Между частоколами тем временем выстроились ряды оруженосцев. Рыцари-участники были почти готовы к бою, многие уже сидели в седлах. В доспехах, с опущенными забралами, они были очень похожи, различались только по массивности, росту и гербам, но это мало что Джейн говорило. Новые канаты были протянуты через ристалище, у обоих их концов застыли наготове ливрейные слуги с топорами — словом, близилось начало схватки.
Легкое беспокойство вдруг овладело Джейн. Доселе такая спокойная, она вдруг, пытаясь скрыть дрожь, нервно потеребила пояс. Что такое? Бросив взгляд с трибуны вниз, она поняла, в чем причина: внизу стоял человек и смотрел на нее с такой жадностью и бесстыдством, что от оскорбления ее на миг бросило в жар.
Это был молодой мужчина, лет двадцати трех, высокий, жилистый, сильный. Не слишком красивый, но с грозной грацией барса. Неправильное длинное лицо было обрамлено падающими на лоб прямыми темно-русыми волосами.
И адское жадное пламя было в зеленых глазах — самых зеленых, какие она когда-либо видела — под крутыми дугами бровей. Он стоял, облаченный в дорогой, мрачных тонов короткий пурпуэн и длинный сюрко, подбитый соболями, а руками так опирался на ограду, что казалось: еще миг, и он пружинисто вскочит сюда к ней, на трибуну.

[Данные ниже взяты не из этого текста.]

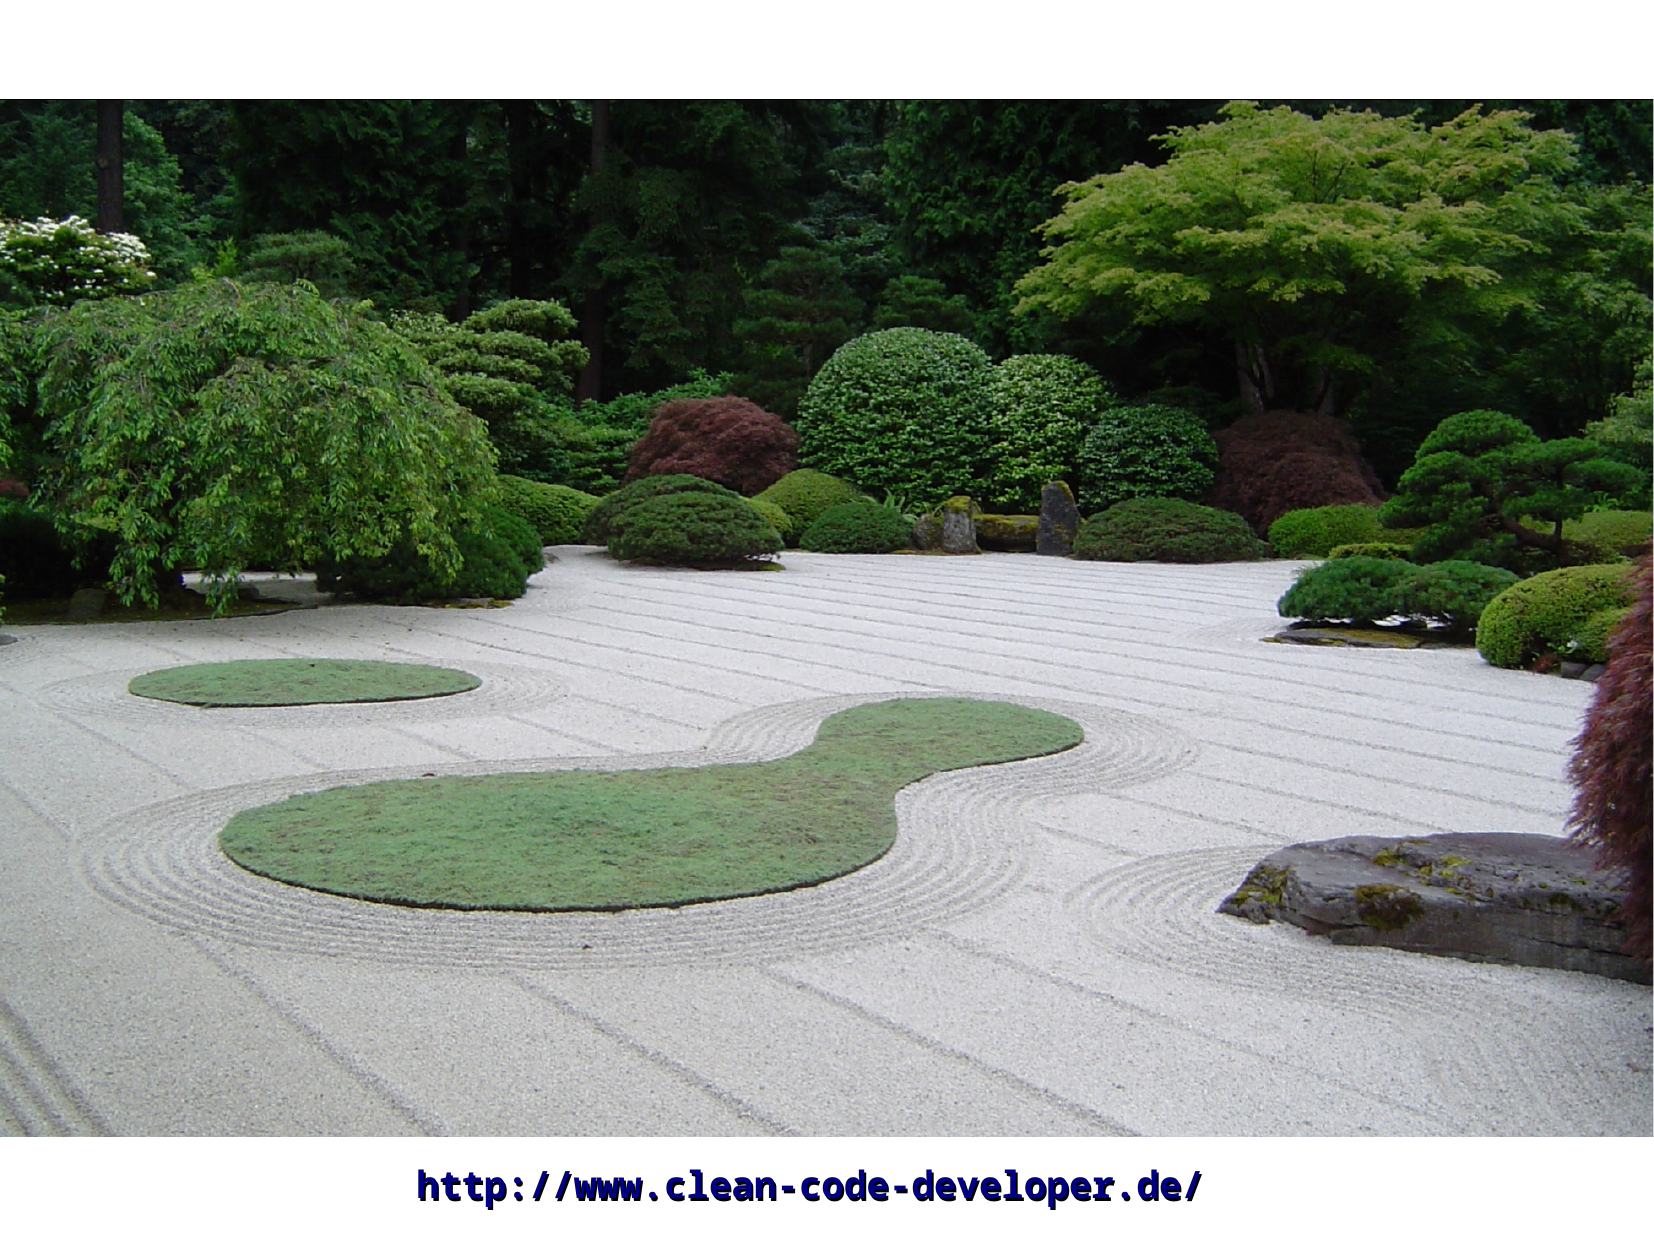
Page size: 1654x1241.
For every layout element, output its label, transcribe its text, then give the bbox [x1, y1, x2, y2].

picture [0, 99, 1654, 1138]
text_box http://www.clean-code-developer.de/ [401, 1151, 1241, 1214]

Джейн проглотила комок, подступивший к горлу. Ее рука потянулась к отцу Гэнли:
— Что это за человек там внизу?
Священник мельком взглянул:
— Да это же Уорвик, миледи, победитель… Разве вы не видели его раньше?
Да, она не была с ним знакома и прежде видела только в доспехах и шлеме. Так это Уорвик, оказывается. Она лишь сейчас заметила драгоценную цепь у него на груди — турнирную награду. Взгляд, обращенный на нее, не польстил Джейн, а оскорбил и даже испугал. Резким движением она набросила прозрачный белый фай на лицо, стыдясь румянца, выступившего на щеках, и досадуя на свой испуг.

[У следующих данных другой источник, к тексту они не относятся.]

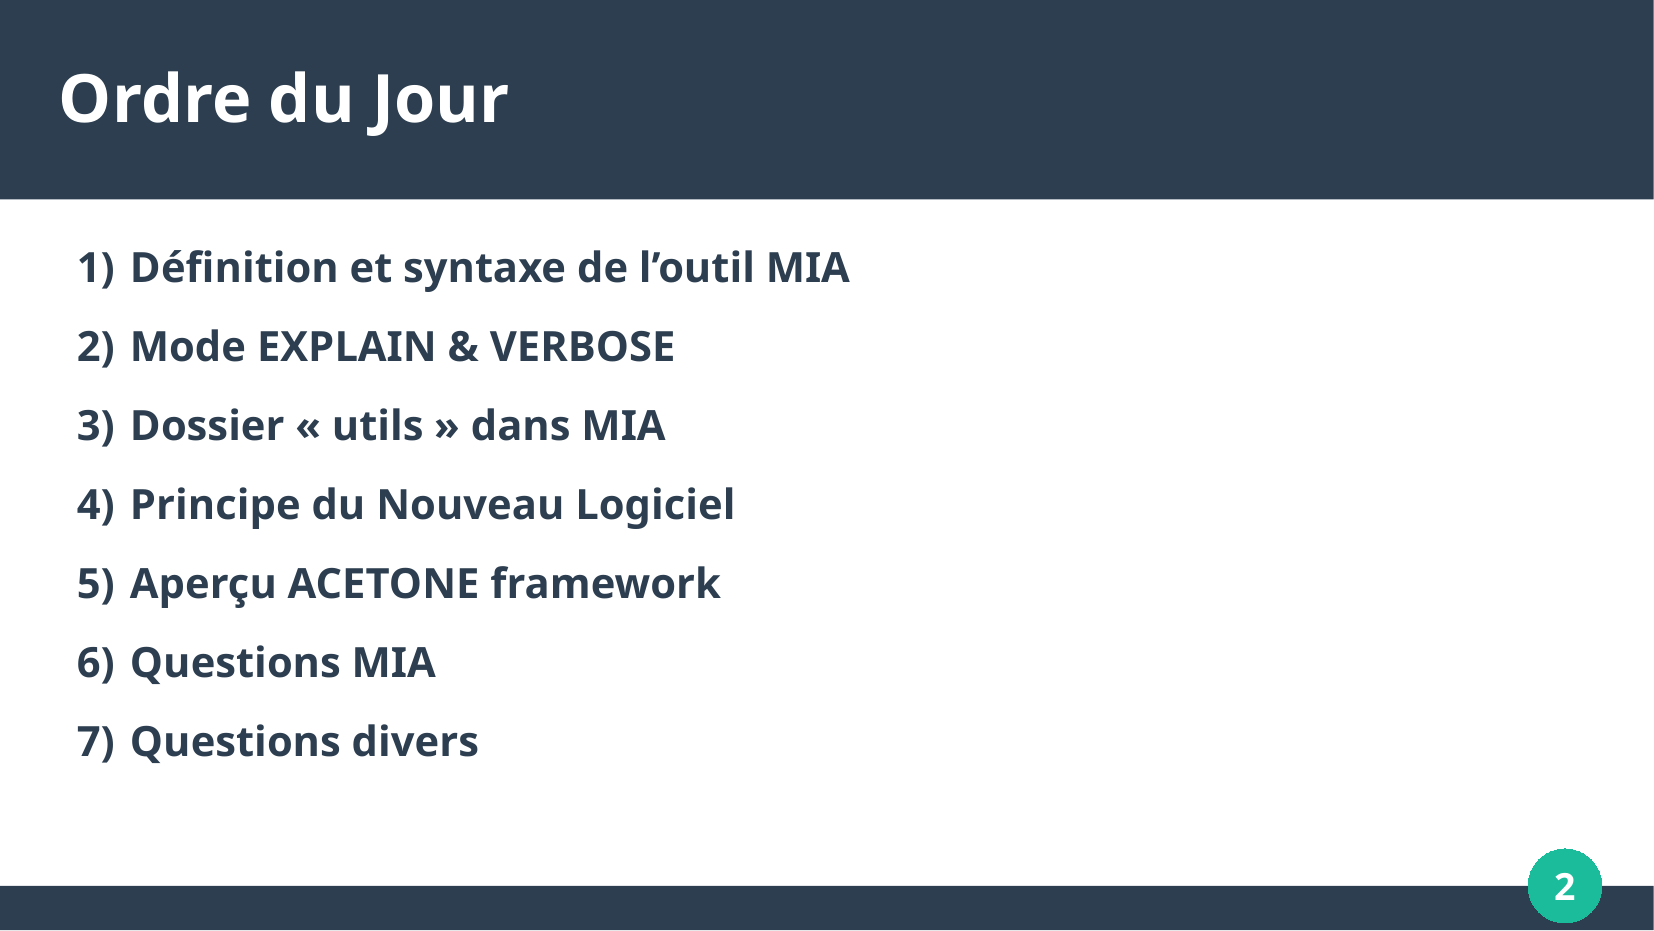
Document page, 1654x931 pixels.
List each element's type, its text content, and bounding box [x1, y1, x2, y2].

title Ordre du Jour [59, 37, 1595, 156]
list Définition et syntaxe de l’outil MIA Mode EXPLAIN & VERBOSE Dossier « utils » dans MIA Principe du Nouveau Logiciel Aperçu ACETONE framework Questions MIA Questions divers [59, 237, 1595, 858]
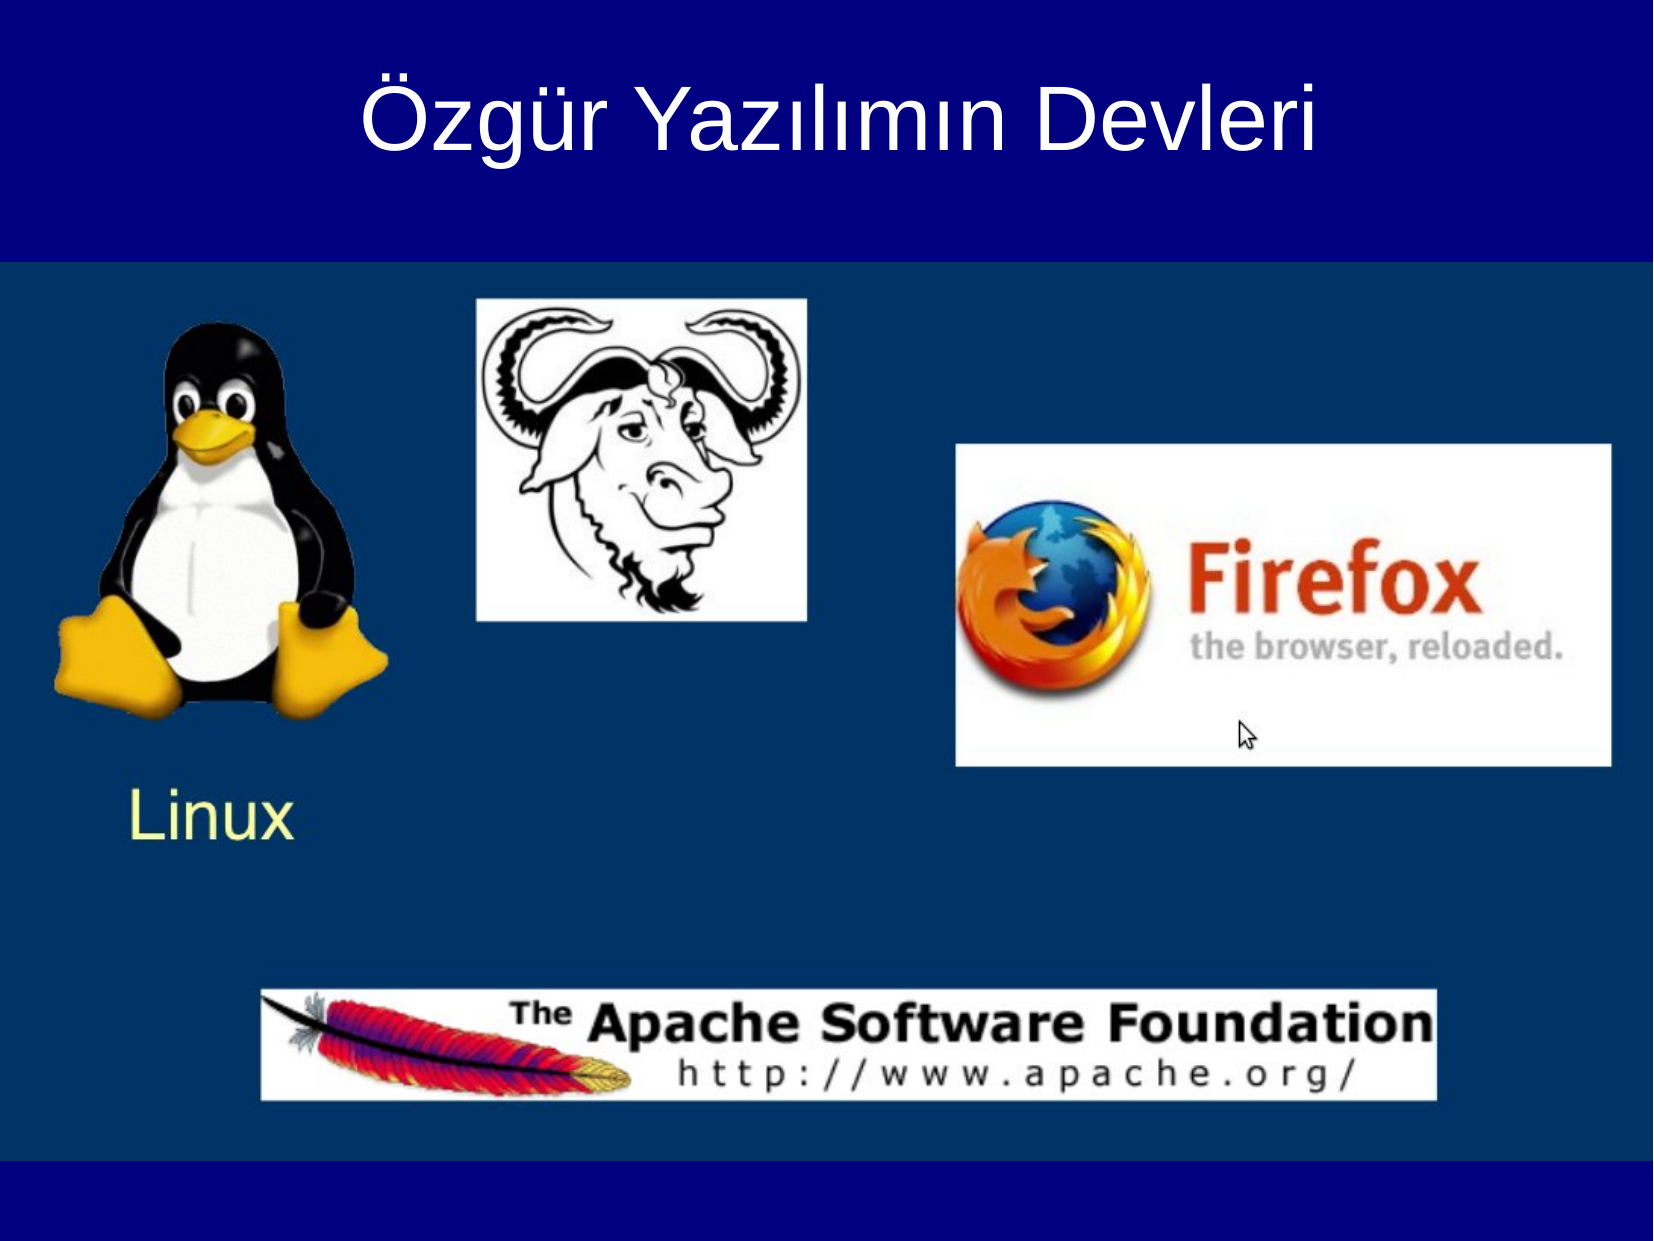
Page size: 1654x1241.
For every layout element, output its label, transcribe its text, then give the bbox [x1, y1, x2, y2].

title Özgür Yazılımın Devleri [112, 49, 1568, 188]
picture [0, 262, 1653, 1161]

Если раньше дамы сожалели о том, что Уорвик не свободен, то теперь пришлось сожалеть ему самому. Доселе, занятый турнирной борьбой, он не обращал никакого внимания на пресловутую Джейн Бофор — не до того было. Теперь, освободившись от лат, умывшись и переодевшись, он явился наблюдать за дальнейшим турниром, явился уже беззаботно, ничем не обеспокоенный. Хотелось поглядеть на дочку Сомерсета — она воспитывалась во Франции, ее мало кто видел, но говорили, что она красива.
Он посмотрел — и замер. А потом уставился на нее, не отрывая глаз. Чуть позже его действительно пронзила острая жалость. Не потому, что она опустила фай, — он ее уже и так рассмотрел. И не потому, что он уже женат и не может принять участие в борьбе за ее руку. Об этом он даже не подумал. Однако ему чертовски стало досадно, когда он представил, что уже нынче ночью эта юная леди достанется кому-то другому.